May 5, 2014
By Stephanie West
New York, NY — Mayor de Blasio called on SUNY Downstate Medical Center to open negotiations with additional bidders to preserve quality, uninterrupted health care services at Long Island College Hospital.
“Our mission is to save and protect continuous, high-level health care at Long Island College Hospital, and this is the heart of the agreement made between SUNY and the community earlier this year,” said Mayor de Blasio. “To make good on this promise, those proposals that are unable to deliver health care at LICH should be bypassed, and those that can must be engaged. I urge SUNY to open a new dialogue with additional bidders, so health care can be saved at this facility for tens of thousands of New Yorkers.”
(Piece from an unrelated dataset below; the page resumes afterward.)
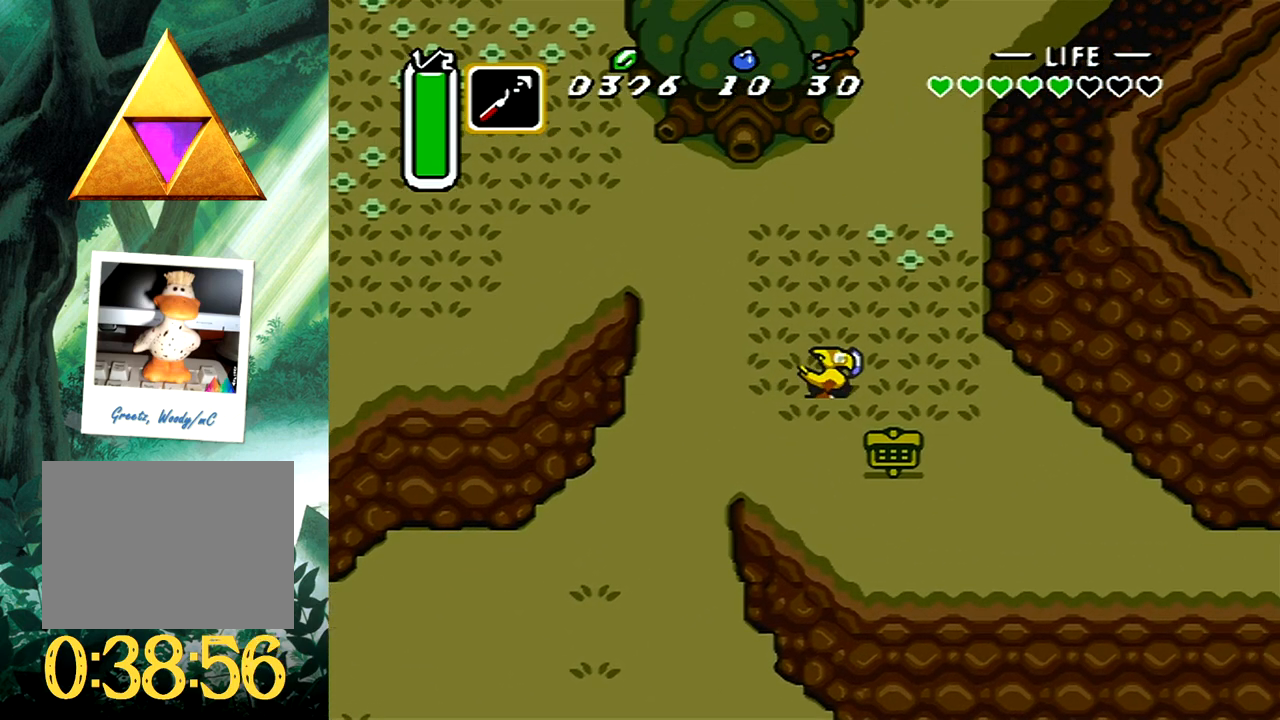
{"buttons": ["DPAD_UP", "DPAD_RIGHT"], "events": [[50, "DPAD_DOWN", "down"], [250, "DPAD_DOWN", "up"], [267, "DPAD_DOWN", "down"], [433, "DPAD_DOWN", "up"], [467, "DPAD_UP", "down"]]}
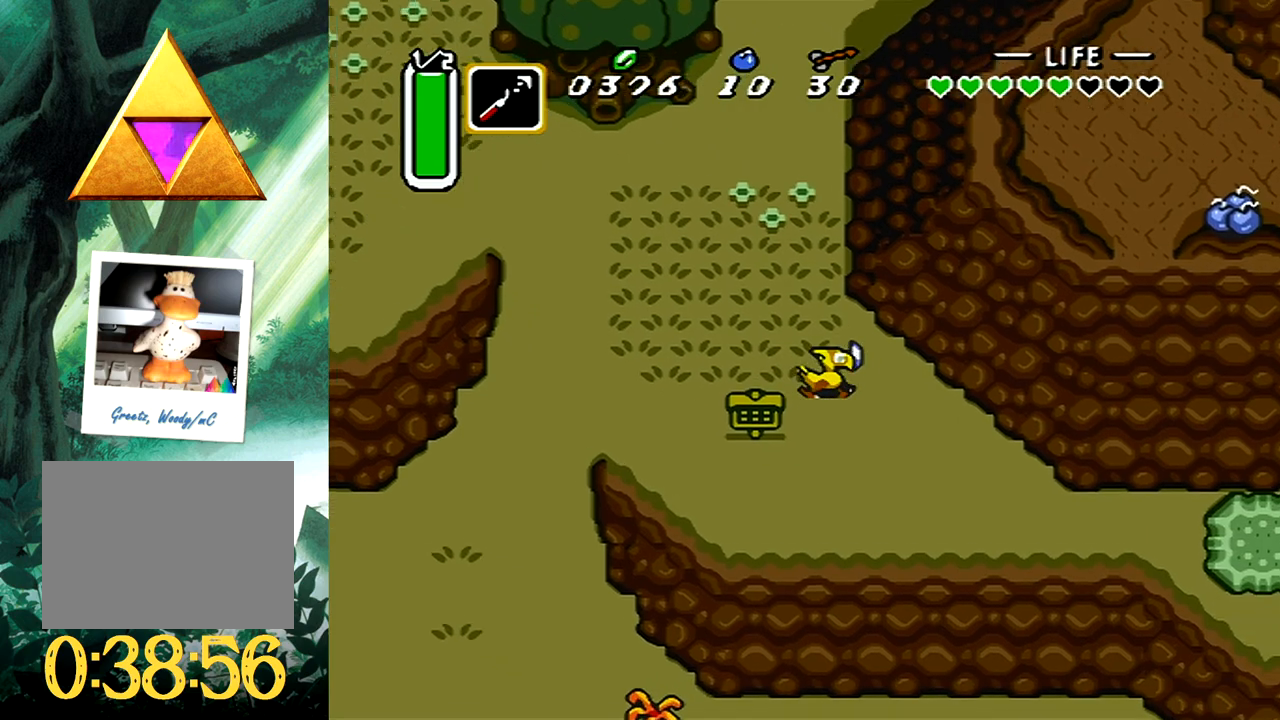
{"buttons": ["DPAD_LEFT"], "events": [[117, "DPAD_RIGHT", "up"], [150, "DPAD_LEFT", "down"], [317, "DPAD_UP", "up"]]}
Mayor de Blasio’s call comes on the heels of reports that the proposal from current leading bidder BHP will likely not meet the requirements of a settlement struck earlier this year among SUNY, a coalition of community advocates and activists, and elected officials, including the Mayor.
Long Island College Hospital was nearly shuttered last summer, until a coalition of community activists and elected leaders, including then-Public Advocate Bill de Blasio, launched a series of legal actions to prevent a closure that would have denied care to approximately 75,000 people in Brooklyn who rely on LICH as their primary neighborhood source of health care.